Diriger une économie sans informations précises, actualisées et accessibles revient à naviguer sans boussole. Au Gabon, les publications d’indicateurs par les organismes spécialisés offrent un aperçu de certains secteurs, mais peinent à satisfaire les besoins des entreprises, investisseurs, chercheurs et citoyens. Entre des données conjoncturelles parfois trop vagues, une absence de vision à long terme et un accès irrégulier aux chiffres de l’exécution budgétaire, le débat dépasse la simple statistique : il interroge la qualité des décisions publiques et la transparence financière.
La Note de conjoncture sectorielle du quatrième trimestre 2025, émise en mars 2026 par la Direction générale de l’Économie et de la Politique fiscale (DGEPF), illustre cette problématique. Le document met en lumière des tendances, notamment dans le BTP ou l’exploitation forestière, mais l’usage répété de pourcentages sans détailler les volumes, les montants ou les séries historiques correspondantes rend difficile une évaluation précise de leur ampleur. Des explications comme « problèmes logistiques » ou « pannes » éclairent sur les faits immédiats, mais mériteraient d’être enrichies d’une analyse plus fouillée de leurs origines et répercussions.
Des indicateurs pour mieux comprendre l’économie
Une note de conjoncture n’a pas pour vocation de se substituer à une étude prospective complète. Elle doit néanmoins permettre de saisir non seulement la direction d’un secteur, mais aussi les raisons de cette évolution et son ampleur. Une croissance exprimée en pourcentage n’a pas la même portée selon la base de comparaison, les volumes concernés, le chiffre d’affaires généré ou le poids du secteur dans l’économie nationale.
Cette profondeur est cruciale pour les acteurs économiques. Investir, recruter, emprunter ou anticiper la demande exige des séries de données longues et comparables. Lorsque ces informations sont éparpillées, publiées tardivement ou insuffisamment détaillées, les entreprises doivent compenser en élaborant leurs propres estimations. Le risque est alors de voir administrations, banques, investisseurs et opérateurs évoluer avec des visions divergentes d’une même réalité économique.

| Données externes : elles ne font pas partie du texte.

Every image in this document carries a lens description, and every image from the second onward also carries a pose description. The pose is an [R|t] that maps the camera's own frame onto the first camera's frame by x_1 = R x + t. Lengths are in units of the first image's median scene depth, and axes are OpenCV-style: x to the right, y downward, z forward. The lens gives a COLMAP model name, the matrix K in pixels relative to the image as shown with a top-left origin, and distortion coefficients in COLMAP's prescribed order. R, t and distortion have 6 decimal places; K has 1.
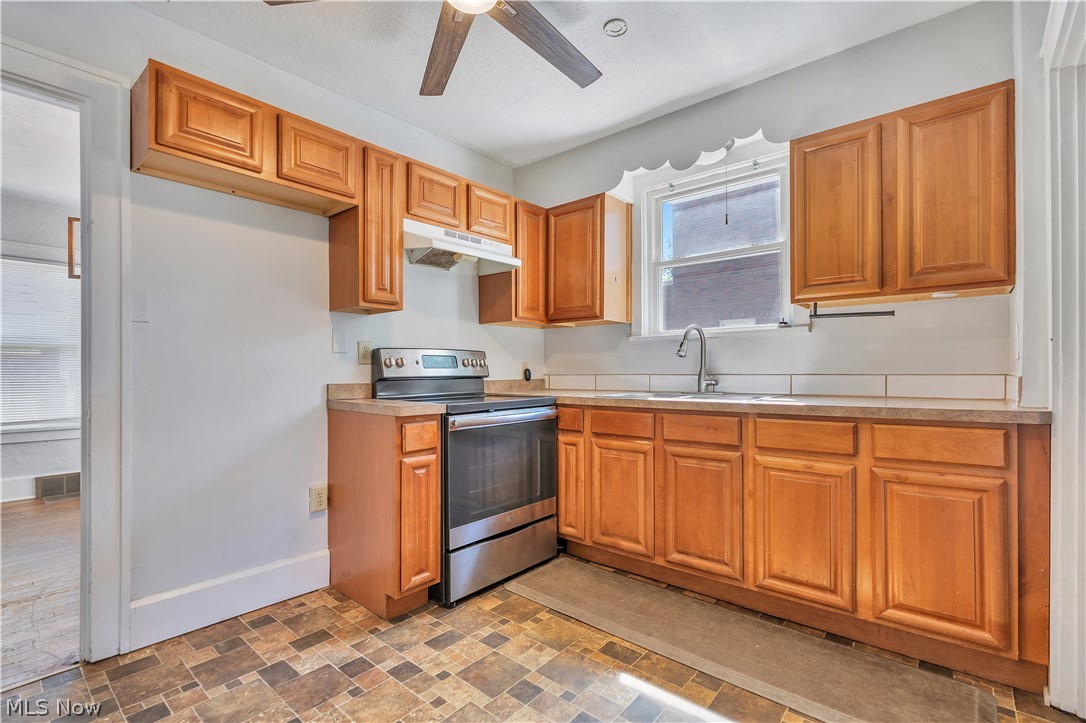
lens RADIAL K [[493.2, 0, 544.0], [0, 493.2, 365.8], [0, 0, 1]] dist [-0.000833, 0.000068]
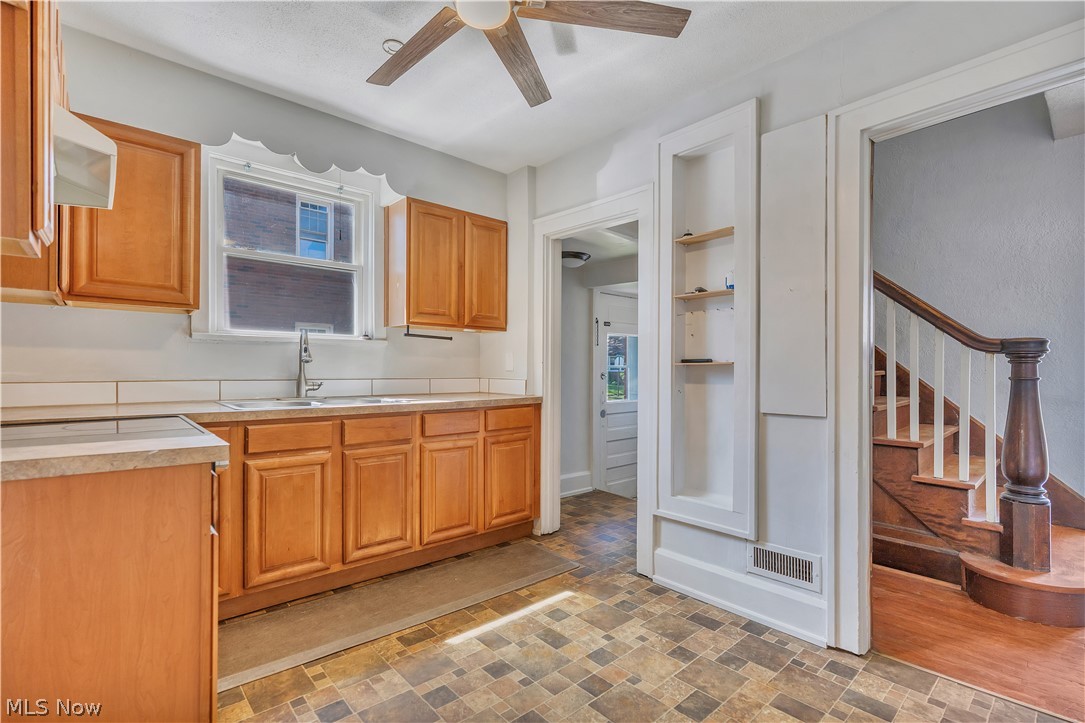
lens RADIAL K [[500.7, 0, 538.2], [0, 500.7, 368.4], [0, 0, 1]] dist [-0.010873, 0.000241]
pose [[0.144813, 0.006527, 0.989437, -0.771131], [-0.018920, 0.999814, -0.003827, -0.013459], [-0.989278, -0.018166, 0.144910, 0.495189]]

L’exécution budgétaire, un autre angle mort
Le problème devient plus aigu lorsqu’il s’agit des finances publiques. La transparence budgétaire ne se limite pas à publier une loi de finances en début d’exercice et à en constater les résultats après clôture. Elle implique de pouvoir suivre, tout au long de l’année, le niveau réel des recettes, des dépenses, des engagements et la mise en œuvre des politiques publiques.
C’est précisément l’objet des rapports trimestriels d’exécution budgétaire prévus par la législation gabonaise. Leur publication régulière permettrait de comparer les autorisations votées avec les dépenses réellement effectuées et de détecter rapidement d’éventuels écarts. Les contrôles a posteriori de la Cour des comptes restent essentiels, mais ils répondent à une logique différente : ils ne peuvent se substituer entièrement à l’information financière disponible pendant l’exercice.
Gouverner avec les chiffres, pas après eux
Cette question est d’autant plus importante que l’État engage des investissements conséquents, réforme plusieurs administrations et affiche des ambitions de diversification économique. Sans données consolidées sur l’activité, l’emploi, l’investissement, la dette, l’exécution budgétaire ou les performances sectorielles, il devient difficile de savoir rapidement si une politique produit les effets escomptés.
La statistique publique doit être considérée comme une infrastructure de gouvernance. Une route permet aux marchandises de circuler ; une donnée fiable permet à la décision de circuler entre l’administration, l’entreprise, le Parlement, les partenaires financiers et les citoyens. La qualité de cette infrastructure dépend autant de la méthodologie employée que de la fréquence de publication, de l’harmonisation des séries et de leur accessibilité.
La transparence économique, gage de crédibilité
Moderniser le système statistique gabonais ne saurait se réduire à numériser la collecte ou à acquérir de nouveaux équipements. L’enjeu est aussi d’instaurer une véritable discipline de publication : calendriers annoncés à l’avance, séries historiques accessibles, méthodologies explicitées, données brutes lorsque possible et rapports d’exécution budgétaire régulièrement mis à disposition du public.
Une telle évolution profiterait d’abord à l’État lui-même. Des données plus robustes permettraient de mieux évaluer les politiques publiques, d’identifier les écarts entre objectifs et réalisations et de renforcer la crédibilité économique du pays auprès des investisseurs et partenaires financiers. Car la question n’est finalement pas seulement de savoir combien de statistiques le Gabon produit, mais si celles-ci permettent réellement de savoir, trimestre après trimestre, où se trouve son économie et dans quelle direction elle avance.